La tía Esther siguió hablando, pero mirando siempre para abajo doblando la punta de la servilleta de tela, alisándola, presionando con sus dedos los bordes, una y otra vez, como agarrándose en ese acto a alguna otra cosa. Sus manos y detrás de ellas la raya entre las tetas que se asomaba por el escote, ahora llena de arrugas, son muchas pensé. Siempre quise tener la raya entre las tetas.

-Ya te estoy viendo la cara– dijo la Chiche.

-¿Qué?– dije con miedo a que se diera cuenta.

-Seguro que te estás grabando todo para escribirlo en algún lado.

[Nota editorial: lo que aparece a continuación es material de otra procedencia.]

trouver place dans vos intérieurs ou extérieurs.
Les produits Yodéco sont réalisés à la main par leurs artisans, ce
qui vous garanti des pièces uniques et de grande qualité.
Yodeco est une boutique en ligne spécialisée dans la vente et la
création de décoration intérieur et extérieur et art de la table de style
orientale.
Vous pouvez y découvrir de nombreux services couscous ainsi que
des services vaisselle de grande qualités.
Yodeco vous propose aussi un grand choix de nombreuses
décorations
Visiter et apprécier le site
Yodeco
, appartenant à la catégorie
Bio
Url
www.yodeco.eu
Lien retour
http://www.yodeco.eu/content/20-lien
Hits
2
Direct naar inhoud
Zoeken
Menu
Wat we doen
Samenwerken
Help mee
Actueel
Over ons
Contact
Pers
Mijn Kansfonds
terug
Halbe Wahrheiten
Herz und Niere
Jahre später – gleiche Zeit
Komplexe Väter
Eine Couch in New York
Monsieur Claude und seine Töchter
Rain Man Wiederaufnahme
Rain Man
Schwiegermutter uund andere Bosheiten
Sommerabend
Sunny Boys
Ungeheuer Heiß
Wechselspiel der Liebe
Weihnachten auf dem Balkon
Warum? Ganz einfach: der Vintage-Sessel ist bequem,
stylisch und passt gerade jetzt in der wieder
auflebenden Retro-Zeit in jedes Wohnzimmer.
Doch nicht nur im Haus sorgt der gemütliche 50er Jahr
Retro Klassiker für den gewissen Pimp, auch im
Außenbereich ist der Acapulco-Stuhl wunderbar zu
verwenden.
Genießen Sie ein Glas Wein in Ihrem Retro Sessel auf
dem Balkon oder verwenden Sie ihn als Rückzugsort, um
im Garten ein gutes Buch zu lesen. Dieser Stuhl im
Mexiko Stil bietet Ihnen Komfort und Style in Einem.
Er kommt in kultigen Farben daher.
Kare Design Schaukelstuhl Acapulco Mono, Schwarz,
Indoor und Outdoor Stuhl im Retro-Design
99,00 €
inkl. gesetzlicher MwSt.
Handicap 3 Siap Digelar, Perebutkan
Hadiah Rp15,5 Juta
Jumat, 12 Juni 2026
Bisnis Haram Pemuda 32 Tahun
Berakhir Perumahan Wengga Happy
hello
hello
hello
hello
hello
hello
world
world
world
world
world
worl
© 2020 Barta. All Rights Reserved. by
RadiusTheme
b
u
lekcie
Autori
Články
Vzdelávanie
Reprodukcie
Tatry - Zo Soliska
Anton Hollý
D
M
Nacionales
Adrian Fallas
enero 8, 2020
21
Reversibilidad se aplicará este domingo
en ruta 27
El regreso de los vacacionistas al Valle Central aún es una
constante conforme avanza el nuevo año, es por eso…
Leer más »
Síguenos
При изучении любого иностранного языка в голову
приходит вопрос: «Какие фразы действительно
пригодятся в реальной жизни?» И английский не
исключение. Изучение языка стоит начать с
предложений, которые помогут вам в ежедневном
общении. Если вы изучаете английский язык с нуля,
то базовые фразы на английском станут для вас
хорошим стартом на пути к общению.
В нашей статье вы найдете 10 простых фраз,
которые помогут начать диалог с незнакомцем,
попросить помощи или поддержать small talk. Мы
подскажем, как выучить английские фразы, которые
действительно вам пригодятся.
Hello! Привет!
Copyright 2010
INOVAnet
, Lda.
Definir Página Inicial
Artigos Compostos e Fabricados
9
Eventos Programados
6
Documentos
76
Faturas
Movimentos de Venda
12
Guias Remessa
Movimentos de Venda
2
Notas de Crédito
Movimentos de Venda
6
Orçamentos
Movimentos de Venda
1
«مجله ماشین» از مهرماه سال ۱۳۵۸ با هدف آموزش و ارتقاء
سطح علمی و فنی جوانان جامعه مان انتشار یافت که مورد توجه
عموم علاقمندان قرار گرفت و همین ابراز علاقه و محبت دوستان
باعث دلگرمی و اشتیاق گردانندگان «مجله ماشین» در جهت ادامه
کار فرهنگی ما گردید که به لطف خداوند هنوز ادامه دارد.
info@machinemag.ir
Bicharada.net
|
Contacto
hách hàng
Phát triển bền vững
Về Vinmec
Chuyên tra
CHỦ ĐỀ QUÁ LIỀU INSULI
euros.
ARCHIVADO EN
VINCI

Alguien dijo que iban a tener que pensar antes de contar cosas adelante mío porque ahora se me daba de andar escribiendo todo. Pero yo estaba pensando en la raya de las tetas, y que le vi las tetas a todas, a las tías, las de la nona, que cuando me invitaban a dormir yo dormía en la cama grande, siempre en el lugar del muerto, del difunto le dicen ellas, no sé que quiere decir eso. Y que me gustaba ver la ceremonia previa a rezar el rosario, y como iban sacándose el vestido, después la enagua, por último, el corpiño, gigante, que parecía guardar dos globos pesados de carne, me gustaba ver como las soltaban cuando se aflojaba el elástico, como si le abrieran la jaula a un par de pajaritos, o mejor a un par de gallinas batarazas. ¿Y porque todos lo hombres están muertos? Esa pregunta la hice en voz alta cuando le Chiche preguntó en qué estaba pensando.

-¿Y porqué todos los hombres están muertos?- dije.

-Y la carta llegó tarde- eso salió de la boca de la Esther– como eran las cosas en ese entonces.

-No son los únicos que faltan- dijo la Chiche.

-Déjenla terminar- dijo alguien desde la cocina.

-Pero son los que se fueron primero – le dije.

-Un día salió a dar un paseo, como siempre, parece que le gustaba salir, y ahí lo dejaban, y salió a dar un paseo, pero no volvió. Lo encontraron muerto en la calle, gente que lo conocía se ve… avisaron al lugar ese en el que estaba... Pero la carta llegó tarde, y estuvo ahí solito y desnudo en la morgue por varias semanas… Y mi marido viajó a buscarlo… Una carta tan linda, tan bien escrita… -sin dejar de mirar para abajo repitió como un mantra las misma palabras- una carta tan bien escrita, no era un telegrama, era una carta, con una letra tan prolija. ¿Quién se toma el trabajo de dar una noticia así de esa manera?

-Era alguien que quería que la familia supiera– dijo la Chiche

-La Esther soltó la servilleta y llevó sus manos hacia el interior de su escote, a veces sacaba pañuelos de ahí. Movió su mentón hasta pegarlo al cuello, hizo un esfuerzo con sus dedos y sacó un alfiler con cosas enganchadas: una medalla de la virgen, otra de San Antonio y otra cosa dorada un poco más grande; cuando la abrió, sacó dos fotos, besó la punta de su dedo y después tocó una y otra, dos veces.